King’s face lighted with pleasure, but his eyes never lifted from the shell dancing along the heddles of the gunslinger’s knuckles. “Actually it’s a stone, a
leaf
, a door,” he said. “But I like rose even better.”
He had been entirely captured. Eddie thought he could almost hear the sucking sound as the man’s conscious mind drained away. It occurred to him that something as simple as a ringing phone at this critical moment might change the whole course of existence. He got up, and—moving quietly in spite of his stiff and painful leg—went to where it hung on the wall. He twisted the cord in his fingers and applied pressure until it snapped.
“A rose, a stone, an unfound door,” King agreed. “That could be Wolfe, all right. Maxwell Perkins called him ‘a divine wind-chime.’ O lost, and by the wind grieved! All the forgotten faces! O Discordia!”

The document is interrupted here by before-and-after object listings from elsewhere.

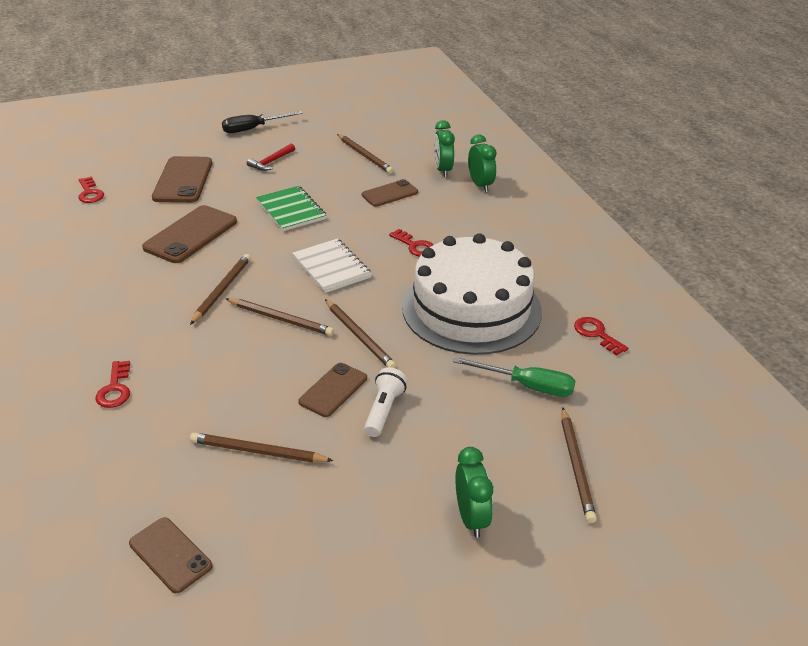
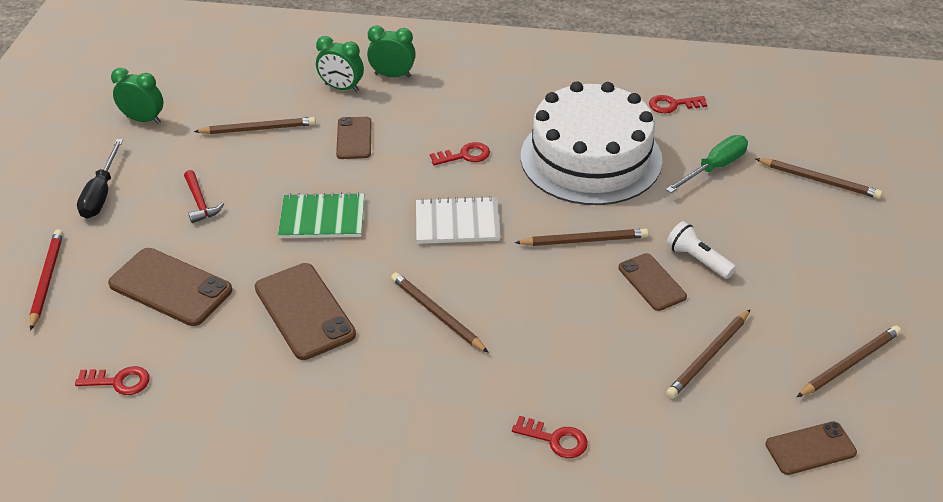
camera: 60 degrees left, 5 degrees up
brown pencil [225,298,334,336] -> brown pencil moved to [797,326,901,397]
green clock [455,447,493,538] -> green clock moved to [111,68,164,124]
none -> red pencil [30,229,63,331]

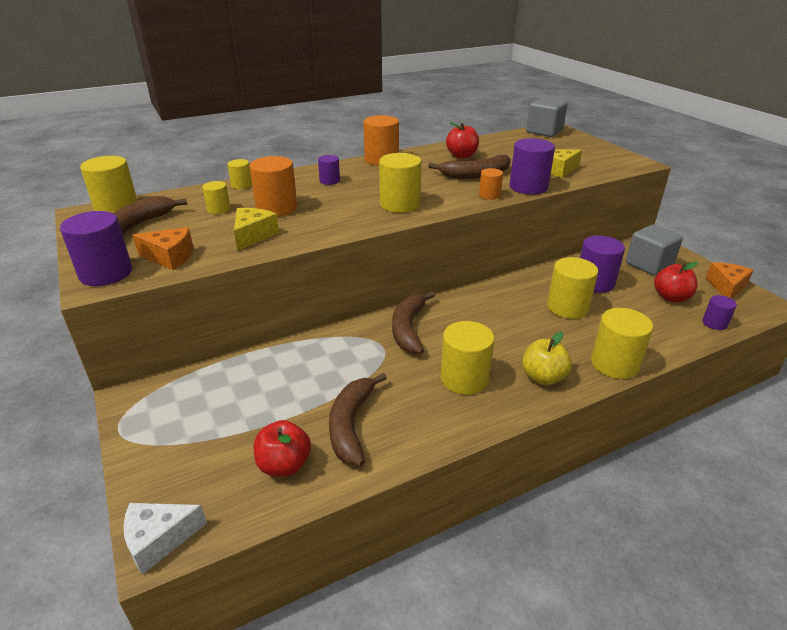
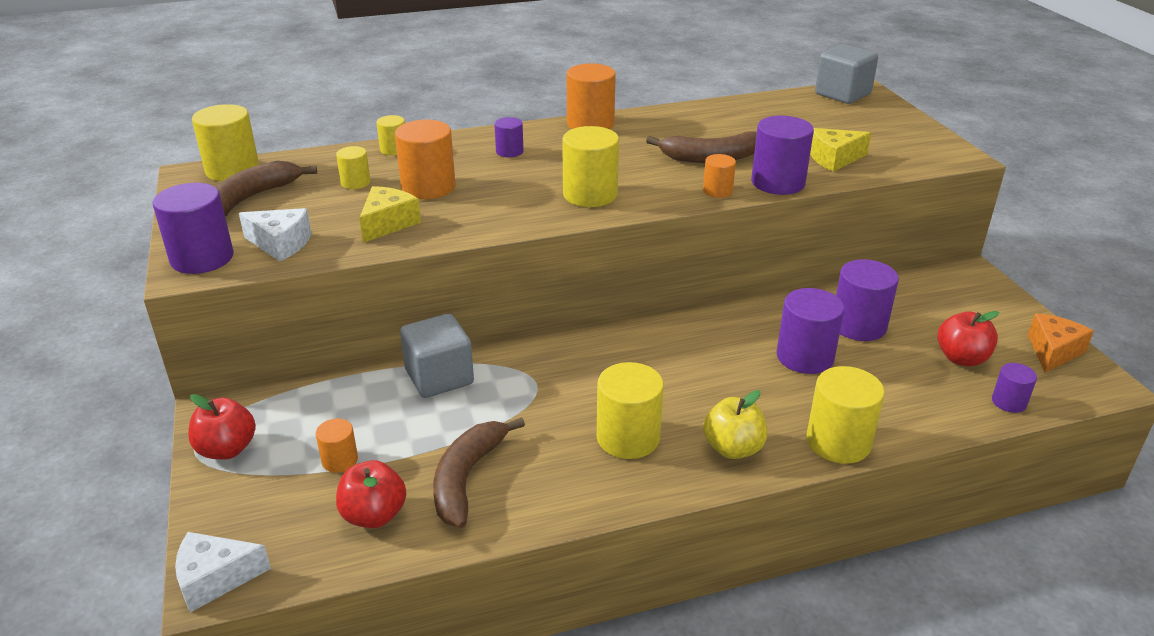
camera: 10 degrees right, 0 degrees up
orange cheese [133,227,193,270] -> white cheese [239,208,311,261]
brown banana [392,291,435,354] -> none
red apple [446,122,479,159] -> red apple moved to [188,394,256,459]
yellow cylinder [547,257,598,319] -> purple cylinder [777,288,844,374]
grey cube [626,224,683,276] -> grey cube moved to [400,314,474,398]
none -> orange cylinder [316,419,358,473]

“How does the story come to you, sai?” Roland asked quietly.
“I don’t like the New Agers . . . the crystal-wavers . . . all the it-don’t-matter, turn-the-pagers . . . but they call it channeling, and that’s . . . how it feels . . . like something in a channel . . .”

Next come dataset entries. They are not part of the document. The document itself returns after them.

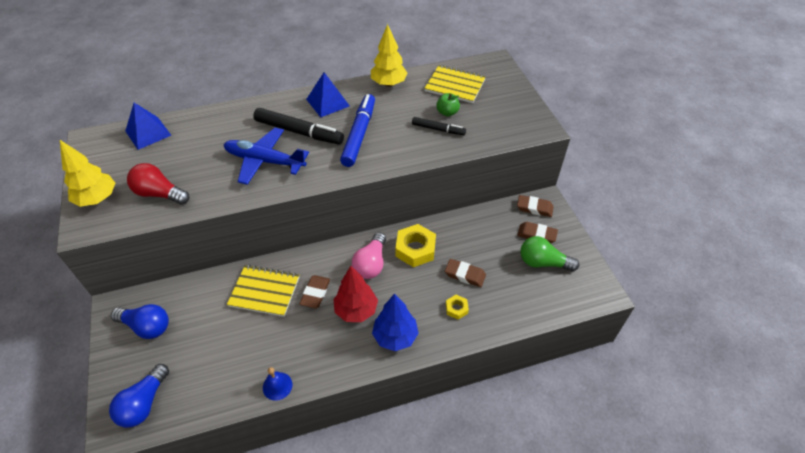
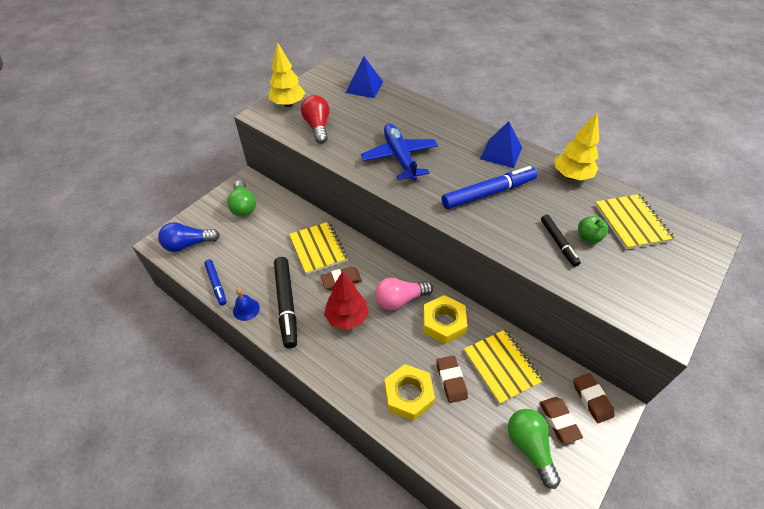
camera: 55 degrees right, 0 degrees up
blue light bulb [111,304,169,339] -> green light bulb [227,180,256,217]
black marker [253,108,344,145] -> black marker moved to [274,257,297,348]
blue tree [372,293,419,351] -> none
yellow nut [446,295,469,320] -> yellow nut [384,364,435,421], size x1.95
none -> blue marker [204,260,226,305]
none -> yellow notebook [464,329,544,404]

“Or on a beam?” Roland asked.
“All things serve the Beam,” the writer said, and sighed. The sound was terrible in its sadness. Eddie felt his back prickle up in helpless waves of gooseflesh.
Stephen King stood in a shaft of dusty afternoon sunlight. It lit his cheek, the curve of his left eye, the dimple at the corner of his mouth. It turned each white hair on the left side of his beard into a line of light. He
stood
in light, and that made the faint darkness around him clearer. His respiration had slowed to perhaps three or four breaths a minute.